As a Frenchman, I automatically assume bread will be served throughout the meal, but this is also true in other western countries to a certain extent. In any case, bread is hardly ever viewed as the featured ingredient.

Western vs. Japanese table setting (click to zoom)

In Japan however, the starch is considered the base of the meal, and traditionally the starch is rice. Every other dish on the table, whether it is beef, vegetables or pickles, is considered an accompaniment to the rice, and bunched together under the term okazu.

Here’s a very detailed article I found on this topic. It is completely correct in that these are not what we normally consider side dishes, as they actually include the main protein.

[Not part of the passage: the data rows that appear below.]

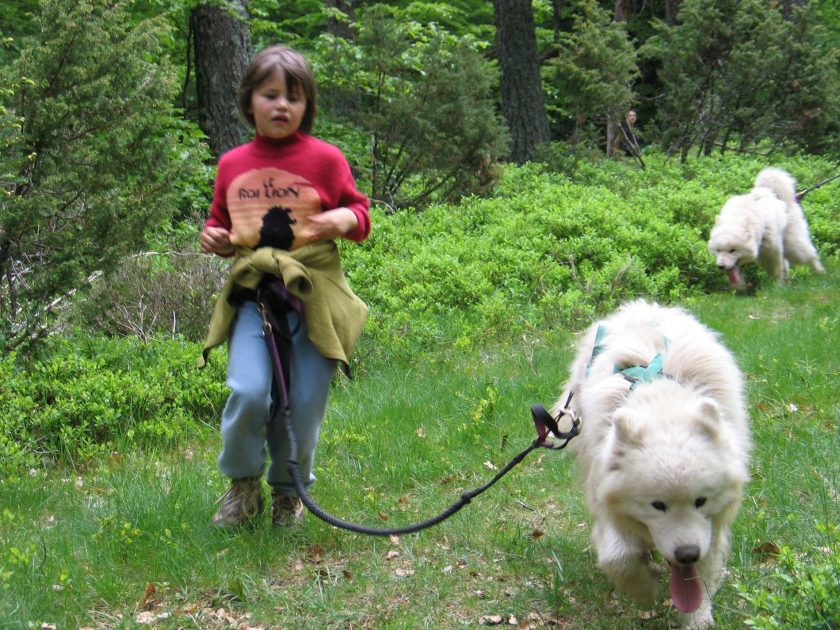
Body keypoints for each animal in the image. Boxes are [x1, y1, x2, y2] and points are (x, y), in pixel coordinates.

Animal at [556, 302, 752, 630]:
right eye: (657, 505)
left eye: (701, 501)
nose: (687, 554)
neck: (663, 405)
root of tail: (642, 305)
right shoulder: (605, 498)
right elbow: (618, 557)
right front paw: (645, 588)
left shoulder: (711, 525)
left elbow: (704, 572)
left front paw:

Simply put, okazu is the flavoring for your daily rice. But it’s not necessarily natural for western culture to view grilled fish as mere flavoring however. Even the word sushi literally is derived from -vinegared rice-!


Typically, I suppose a Japanese husband would ask his wife what the okazu is for dinner, simply assuming that rice will be served in the same way that I assume bread will be on the table.

But with the internationalization of food culture, and the fact that we alternate between western and Japanese cuisine at home, these issues arise, which are tied to this fundamental way of thinking about food mentioned above.

The main ingredient prevails over anything in my mind, whereas the importance of the starch pretty much defines the meal for Mizuki, hence the question: rice or bread?

It is more important for her to know which of the two will serve as the base so that she may adapt her cooking style to whatever ingredients she has access to. On the other hand, it’s more insightful for me to know if we will be eating fish, beef or salad for dinner, regardless of how it’s prepared. Guess it just takes a little patience to come to an understanding!